The image above shows how Foodsy tries to make ordering food a personal experience by being flexible and using words like ‘your own’ and ‘favourite’.
Accelerated Life
According to Wajcman, “people commonly use technologies to enable them to achieve higher standards rather than to save time” (146). Therefore, there’s no more distinctive time for family, work and leisure but they all combine (Wajcman 158). The time you save with the Foodsy app by skipping the line should give us more leisure time, but we’ll either way think of something else to do. We try to fill up our days with as many activities as possible because we have the ability to do so (Rosa 290). So even though we skip the line we don’t save time? That’s not completely true. We do get more time since we’re in control of the time. With choosing your own pick-uptime in the app, you’re able to control the time instead of waiting.
Pressure of Time
Digital media could give us more leisure time, but they create more pressure of time. Because of the increased pressure, life seems more rushed (Wajcman 163). Wajcman argues that the accelerated society in combination with the accelerated technologies doesn’t expand our leisure time but speeds up our pace of life (164). People want to be more efficient and productive in their time and technologies assist in this (Wajcman 179). They reflect and shape our culture of speed. Foodsy is efficient by actually saving time by skipping a line but can increase the pressure of time. The app communicates how waiting in line these days is a waste of time and is therefore increasing the pressure of time. People start to think about what other elements of their lives are unnecessary.
The app fits perfect into the accelerated digital life because of its simple yet efficient idea to skip the line. The app should give us more leisure time because we can skip the line, but we’ll always try to find alternatives to fill up this extra time. The personalization, the ‘always-on’ mode and the idea of skipping a line is giving us the feeling that we control our time, but our accelerated life is only accelerating more.
Bibliography
Kaun, Anne. “Regimes of time: Media practices of the dispossessed.” Time & Society 24.2 (2015): 221-243.

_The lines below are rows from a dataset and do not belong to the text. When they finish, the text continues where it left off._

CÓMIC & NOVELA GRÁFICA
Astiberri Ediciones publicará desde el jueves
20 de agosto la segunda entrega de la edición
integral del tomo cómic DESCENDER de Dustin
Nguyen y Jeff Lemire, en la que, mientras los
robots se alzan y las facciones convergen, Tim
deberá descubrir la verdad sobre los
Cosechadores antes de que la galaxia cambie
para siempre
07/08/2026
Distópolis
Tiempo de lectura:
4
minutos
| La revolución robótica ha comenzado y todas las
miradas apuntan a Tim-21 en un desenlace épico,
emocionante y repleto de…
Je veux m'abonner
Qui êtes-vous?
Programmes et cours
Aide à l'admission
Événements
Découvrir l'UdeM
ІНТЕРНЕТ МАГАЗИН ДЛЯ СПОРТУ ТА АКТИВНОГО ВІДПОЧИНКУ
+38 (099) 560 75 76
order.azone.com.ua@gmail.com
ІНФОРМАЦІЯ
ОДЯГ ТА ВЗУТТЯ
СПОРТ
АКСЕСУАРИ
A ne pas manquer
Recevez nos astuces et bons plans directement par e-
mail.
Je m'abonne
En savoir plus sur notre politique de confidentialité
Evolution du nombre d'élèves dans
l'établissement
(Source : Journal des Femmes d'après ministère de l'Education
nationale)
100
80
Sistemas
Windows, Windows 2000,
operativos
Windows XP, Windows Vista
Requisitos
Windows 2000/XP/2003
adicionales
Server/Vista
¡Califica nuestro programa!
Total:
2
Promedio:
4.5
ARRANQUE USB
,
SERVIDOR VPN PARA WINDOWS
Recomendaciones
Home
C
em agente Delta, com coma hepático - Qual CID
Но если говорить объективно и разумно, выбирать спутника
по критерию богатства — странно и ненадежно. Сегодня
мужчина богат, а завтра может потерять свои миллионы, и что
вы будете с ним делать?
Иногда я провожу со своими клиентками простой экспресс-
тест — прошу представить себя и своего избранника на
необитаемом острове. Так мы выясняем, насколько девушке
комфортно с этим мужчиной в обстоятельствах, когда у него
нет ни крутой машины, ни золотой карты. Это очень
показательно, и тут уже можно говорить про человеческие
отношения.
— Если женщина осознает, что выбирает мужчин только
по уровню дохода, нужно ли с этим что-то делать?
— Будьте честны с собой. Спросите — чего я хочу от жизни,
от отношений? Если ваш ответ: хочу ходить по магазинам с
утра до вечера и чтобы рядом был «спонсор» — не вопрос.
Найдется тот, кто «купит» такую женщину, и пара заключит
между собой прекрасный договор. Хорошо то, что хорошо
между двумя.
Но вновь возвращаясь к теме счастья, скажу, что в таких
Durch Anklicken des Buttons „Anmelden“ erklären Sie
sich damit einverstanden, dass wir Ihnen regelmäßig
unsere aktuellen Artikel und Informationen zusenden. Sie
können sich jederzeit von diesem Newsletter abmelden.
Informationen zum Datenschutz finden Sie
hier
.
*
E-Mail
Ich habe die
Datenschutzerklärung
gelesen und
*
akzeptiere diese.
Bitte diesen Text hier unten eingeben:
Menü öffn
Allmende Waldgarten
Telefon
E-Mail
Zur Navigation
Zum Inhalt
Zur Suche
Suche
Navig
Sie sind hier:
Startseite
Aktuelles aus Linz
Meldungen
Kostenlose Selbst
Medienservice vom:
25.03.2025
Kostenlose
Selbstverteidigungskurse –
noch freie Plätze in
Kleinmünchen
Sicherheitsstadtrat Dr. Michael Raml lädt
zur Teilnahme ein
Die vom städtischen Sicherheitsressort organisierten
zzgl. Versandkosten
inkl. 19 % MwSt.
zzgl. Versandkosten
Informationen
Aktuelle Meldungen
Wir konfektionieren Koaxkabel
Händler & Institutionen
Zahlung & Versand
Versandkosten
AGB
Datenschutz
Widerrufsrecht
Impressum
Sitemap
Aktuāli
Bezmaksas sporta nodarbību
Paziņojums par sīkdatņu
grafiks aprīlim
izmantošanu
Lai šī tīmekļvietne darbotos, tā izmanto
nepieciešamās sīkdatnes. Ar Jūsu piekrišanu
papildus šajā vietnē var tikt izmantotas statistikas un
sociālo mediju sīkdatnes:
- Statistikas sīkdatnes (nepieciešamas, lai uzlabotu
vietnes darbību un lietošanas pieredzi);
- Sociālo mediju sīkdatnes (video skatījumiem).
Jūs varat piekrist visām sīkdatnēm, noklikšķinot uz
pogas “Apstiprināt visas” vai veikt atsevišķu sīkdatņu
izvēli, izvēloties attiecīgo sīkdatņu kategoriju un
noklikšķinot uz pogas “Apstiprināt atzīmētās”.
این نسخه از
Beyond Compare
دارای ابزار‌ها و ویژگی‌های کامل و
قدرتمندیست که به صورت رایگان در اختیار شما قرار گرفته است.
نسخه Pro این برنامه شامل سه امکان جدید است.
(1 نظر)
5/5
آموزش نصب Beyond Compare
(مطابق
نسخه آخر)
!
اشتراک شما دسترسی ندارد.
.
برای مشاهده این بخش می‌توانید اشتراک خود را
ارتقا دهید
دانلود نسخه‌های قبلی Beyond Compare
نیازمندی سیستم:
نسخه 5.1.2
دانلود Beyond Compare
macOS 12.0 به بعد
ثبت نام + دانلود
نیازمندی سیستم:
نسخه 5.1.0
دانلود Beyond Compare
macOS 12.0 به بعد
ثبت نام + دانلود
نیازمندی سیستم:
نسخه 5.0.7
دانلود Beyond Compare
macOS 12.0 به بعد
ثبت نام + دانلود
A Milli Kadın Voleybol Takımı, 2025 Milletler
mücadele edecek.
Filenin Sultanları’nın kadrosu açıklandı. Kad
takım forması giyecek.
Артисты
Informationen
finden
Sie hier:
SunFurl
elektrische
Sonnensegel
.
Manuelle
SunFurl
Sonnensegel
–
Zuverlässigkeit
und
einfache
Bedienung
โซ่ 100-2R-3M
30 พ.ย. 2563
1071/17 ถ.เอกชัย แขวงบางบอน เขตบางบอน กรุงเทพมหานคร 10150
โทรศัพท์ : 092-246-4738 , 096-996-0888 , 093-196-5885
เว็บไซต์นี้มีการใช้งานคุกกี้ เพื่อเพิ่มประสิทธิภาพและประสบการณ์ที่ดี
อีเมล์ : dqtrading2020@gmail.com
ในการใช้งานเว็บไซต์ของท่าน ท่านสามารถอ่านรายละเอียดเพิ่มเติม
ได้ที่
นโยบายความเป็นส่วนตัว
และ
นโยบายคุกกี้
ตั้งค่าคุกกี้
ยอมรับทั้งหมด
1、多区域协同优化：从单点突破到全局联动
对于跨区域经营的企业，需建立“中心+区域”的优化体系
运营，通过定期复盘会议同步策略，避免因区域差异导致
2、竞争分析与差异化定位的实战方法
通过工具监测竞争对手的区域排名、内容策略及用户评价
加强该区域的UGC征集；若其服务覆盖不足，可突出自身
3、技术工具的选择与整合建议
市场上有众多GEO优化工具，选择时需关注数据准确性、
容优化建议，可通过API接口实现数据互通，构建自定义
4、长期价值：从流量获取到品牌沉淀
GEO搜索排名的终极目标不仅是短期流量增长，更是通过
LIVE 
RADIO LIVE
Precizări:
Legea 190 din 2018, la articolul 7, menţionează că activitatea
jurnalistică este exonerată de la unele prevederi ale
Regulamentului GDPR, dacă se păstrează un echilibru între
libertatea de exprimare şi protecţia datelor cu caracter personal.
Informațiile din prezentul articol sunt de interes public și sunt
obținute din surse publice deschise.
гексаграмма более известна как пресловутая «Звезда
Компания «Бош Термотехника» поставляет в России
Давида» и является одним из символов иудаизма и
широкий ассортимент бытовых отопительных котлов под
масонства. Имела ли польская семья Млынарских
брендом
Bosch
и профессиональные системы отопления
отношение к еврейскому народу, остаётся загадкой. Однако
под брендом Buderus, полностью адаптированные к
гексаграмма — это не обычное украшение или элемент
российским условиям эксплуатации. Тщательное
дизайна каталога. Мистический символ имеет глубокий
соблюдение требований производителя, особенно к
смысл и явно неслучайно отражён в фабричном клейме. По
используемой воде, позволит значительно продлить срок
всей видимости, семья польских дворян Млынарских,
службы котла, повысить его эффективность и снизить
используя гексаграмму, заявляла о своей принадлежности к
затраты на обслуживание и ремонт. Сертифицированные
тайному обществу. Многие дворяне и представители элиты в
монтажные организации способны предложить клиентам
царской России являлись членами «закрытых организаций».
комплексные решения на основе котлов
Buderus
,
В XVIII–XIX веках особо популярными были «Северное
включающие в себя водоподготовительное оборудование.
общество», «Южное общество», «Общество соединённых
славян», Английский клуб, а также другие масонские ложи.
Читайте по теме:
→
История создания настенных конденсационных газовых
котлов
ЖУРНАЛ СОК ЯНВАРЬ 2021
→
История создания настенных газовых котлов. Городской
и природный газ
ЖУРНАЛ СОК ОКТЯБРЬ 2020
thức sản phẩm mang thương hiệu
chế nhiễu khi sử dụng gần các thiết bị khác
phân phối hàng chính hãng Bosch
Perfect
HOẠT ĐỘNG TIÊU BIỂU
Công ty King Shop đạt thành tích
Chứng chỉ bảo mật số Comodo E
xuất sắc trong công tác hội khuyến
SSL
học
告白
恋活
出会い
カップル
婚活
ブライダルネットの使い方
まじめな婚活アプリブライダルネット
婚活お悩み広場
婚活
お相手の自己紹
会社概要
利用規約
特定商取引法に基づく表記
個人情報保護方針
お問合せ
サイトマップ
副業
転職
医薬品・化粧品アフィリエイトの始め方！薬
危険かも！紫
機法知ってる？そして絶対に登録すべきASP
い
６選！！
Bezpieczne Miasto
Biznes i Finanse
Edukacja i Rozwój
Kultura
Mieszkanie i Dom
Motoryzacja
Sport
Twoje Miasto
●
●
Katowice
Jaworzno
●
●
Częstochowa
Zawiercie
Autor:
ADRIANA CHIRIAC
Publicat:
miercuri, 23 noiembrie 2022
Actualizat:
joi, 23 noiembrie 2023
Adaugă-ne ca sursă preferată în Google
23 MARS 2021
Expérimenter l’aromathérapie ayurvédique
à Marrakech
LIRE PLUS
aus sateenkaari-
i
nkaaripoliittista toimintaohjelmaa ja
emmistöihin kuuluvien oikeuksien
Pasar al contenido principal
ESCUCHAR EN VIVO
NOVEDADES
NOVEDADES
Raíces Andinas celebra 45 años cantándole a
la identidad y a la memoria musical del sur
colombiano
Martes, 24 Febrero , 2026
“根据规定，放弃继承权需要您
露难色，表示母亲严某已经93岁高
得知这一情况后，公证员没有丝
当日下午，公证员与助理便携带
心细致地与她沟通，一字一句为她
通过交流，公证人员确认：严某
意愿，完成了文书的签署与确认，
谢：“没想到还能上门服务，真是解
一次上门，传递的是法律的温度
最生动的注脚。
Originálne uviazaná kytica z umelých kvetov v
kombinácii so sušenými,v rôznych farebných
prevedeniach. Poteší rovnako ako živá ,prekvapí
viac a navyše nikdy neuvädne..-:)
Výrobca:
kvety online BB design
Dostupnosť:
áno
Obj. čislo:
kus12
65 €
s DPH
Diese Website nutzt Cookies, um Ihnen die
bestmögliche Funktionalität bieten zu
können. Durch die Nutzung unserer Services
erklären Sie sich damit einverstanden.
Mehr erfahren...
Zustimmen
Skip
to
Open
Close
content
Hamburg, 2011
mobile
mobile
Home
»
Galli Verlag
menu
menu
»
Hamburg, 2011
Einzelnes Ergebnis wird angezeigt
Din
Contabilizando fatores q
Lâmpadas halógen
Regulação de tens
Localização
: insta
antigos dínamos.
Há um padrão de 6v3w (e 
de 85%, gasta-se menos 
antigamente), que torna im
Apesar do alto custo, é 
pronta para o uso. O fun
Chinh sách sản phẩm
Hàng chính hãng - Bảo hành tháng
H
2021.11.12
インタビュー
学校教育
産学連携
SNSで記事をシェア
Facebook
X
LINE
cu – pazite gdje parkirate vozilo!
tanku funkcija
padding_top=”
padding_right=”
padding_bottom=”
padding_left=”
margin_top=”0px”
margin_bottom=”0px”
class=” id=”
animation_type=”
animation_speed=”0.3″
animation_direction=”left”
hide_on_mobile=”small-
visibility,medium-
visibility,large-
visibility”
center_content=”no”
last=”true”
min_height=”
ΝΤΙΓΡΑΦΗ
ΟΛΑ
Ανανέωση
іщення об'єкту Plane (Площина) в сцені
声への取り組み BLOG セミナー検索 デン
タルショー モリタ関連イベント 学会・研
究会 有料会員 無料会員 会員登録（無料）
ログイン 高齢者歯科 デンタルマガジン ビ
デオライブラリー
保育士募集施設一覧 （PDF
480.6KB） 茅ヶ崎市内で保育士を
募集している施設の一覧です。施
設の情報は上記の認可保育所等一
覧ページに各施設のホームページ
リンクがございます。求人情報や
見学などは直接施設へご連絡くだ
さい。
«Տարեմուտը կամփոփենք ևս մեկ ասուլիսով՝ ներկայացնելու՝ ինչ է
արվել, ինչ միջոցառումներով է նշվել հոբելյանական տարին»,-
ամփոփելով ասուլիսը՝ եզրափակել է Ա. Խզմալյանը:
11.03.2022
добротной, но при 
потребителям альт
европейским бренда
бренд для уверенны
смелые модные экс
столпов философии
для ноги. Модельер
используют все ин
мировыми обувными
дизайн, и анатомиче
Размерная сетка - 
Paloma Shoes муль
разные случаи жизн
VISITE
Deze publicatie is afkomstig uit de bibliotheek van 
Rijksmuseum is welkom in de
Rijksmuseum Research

Manzerolle, Vincent R., and Atle Mikkola Kjøsen. “The communication of capital: Digital media and the logic of acceleration.” tripleC: Communication, Capitalism & Critique. Open Access Journal for a Global Sustainable Information Society 10.2 (2012): 214-229.
Parise, Salvatore, Patricia J. Guinan, and Ron Kafka. “Solving the crisis of immediacy: How digital technology can transform the customer experience.” Business Horizons 59.4 (2016): 411-420.
Rosa, Hartmut, ed. High-speed society: social acceleration, power, and modernity. Penn State Press, 2010.
Tomlinson, John. The culture of speed: The coming of immediacy. Sage, 2007.
Wajcman, Judy. “Life in the fast lane? Towards a sociology of technology and time.” The British journal of sociology 59.1 (2008): 59-77.
Wajcman, Judy. Pressed for time: The acceleration of life in digital capitalism. University of Chicago Press, 2015.